How this Equinox trainer makes time to write twisted thrillers

When Julia Derek isn’t writing, she can often be found pushing her clients to give her 15 pull-ups and 25 lunges, stat. Most writers have day jobs: Derek is a personal trainer at Equinox, where she has worked since 2005, focusing on core/functional training, body sculpting and high-intensity training.

Derek has enjoyed writing since she was a child in her native Sweden; at 15, she published her first short story in the Swedish equivalent of Seventeen magazine. She dabbled in radio plays and romance before self-publishing a memoir, “Confessions of a Serial Egg Donor,” in 2004, which generated plenty of buzz (in it, she recounts her experience of being a 12-time egg donor). “I had a lot of interest from agents for that, but I didn’t want to change stuff,” she says. “It was very personal, and people always wanted to use [the story] for their own political gains.”

After that experience, she turned to something different: twisty thrillers like her “Girl Undercover” series with detective Gabi Longoria, “True Evil,” and most recently “Hunt Evil,” featuring narrator Shane Hanson, who suspects his 4-year-old half-sister has psychopathic tendencies.
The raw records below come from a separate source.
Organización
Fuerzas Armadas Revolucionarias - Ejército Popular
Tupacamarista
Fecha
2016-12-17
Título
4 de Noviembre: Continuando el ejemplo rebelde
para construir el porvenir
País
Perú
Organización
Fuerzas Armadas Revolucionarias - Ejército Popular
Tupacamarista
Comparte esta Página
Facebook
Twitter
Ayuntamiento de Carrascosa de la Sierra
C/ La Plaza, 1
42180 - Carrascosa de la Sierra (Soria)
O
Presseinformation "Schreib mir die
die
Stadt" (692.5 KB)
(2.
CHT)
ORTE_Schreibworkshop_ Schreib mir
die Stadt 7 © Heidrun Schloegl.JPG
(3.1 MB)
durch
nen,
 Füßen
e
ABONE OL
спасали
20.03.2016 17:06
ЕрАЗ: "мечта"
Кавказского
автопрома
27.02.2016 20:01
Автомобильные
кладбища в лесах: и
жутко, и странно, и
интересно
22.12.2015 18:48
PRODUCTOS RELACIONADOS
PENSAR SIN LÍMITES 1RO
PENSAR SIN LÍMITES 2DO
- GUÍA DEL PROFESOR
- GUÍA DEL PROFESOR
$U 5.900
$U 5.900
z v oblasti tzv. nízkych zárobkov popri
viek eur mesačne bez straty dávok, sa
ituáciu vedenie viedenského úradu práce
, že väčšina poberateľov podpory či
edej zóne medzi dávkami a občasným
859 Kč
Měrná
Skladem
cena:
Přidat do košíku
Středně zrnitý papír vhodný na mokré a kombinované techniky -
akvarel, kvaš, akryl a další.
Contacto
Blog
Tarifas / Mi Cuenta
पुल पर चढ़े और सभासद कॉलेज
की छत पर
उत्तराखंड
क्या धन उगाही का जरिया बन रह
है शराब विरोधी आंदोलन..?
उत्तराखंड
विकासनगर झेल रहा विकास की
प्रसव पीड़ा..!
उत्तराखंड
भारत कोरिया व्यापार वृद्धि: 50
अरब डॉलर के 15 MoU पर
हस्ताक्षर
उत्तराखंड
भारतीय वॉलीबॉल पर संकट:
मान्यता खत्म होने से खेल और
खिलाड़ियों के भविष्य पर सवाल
As for the writing process, Derek doesn’t sweat it; she just writes what comes to mind.

“That way it’s easier to make it a complicated mystery. If you can draft it, it’s too easy to figure out what the mystery is,” says Derek. “It works very well for me. Then you can do back-writing if you need to. I try to write in the morning, but sometimes I have clients. When my head is clear. I can’t be tired. In order to write a mystery, it’s like math, you have to think hard for the mystery to be complicated.”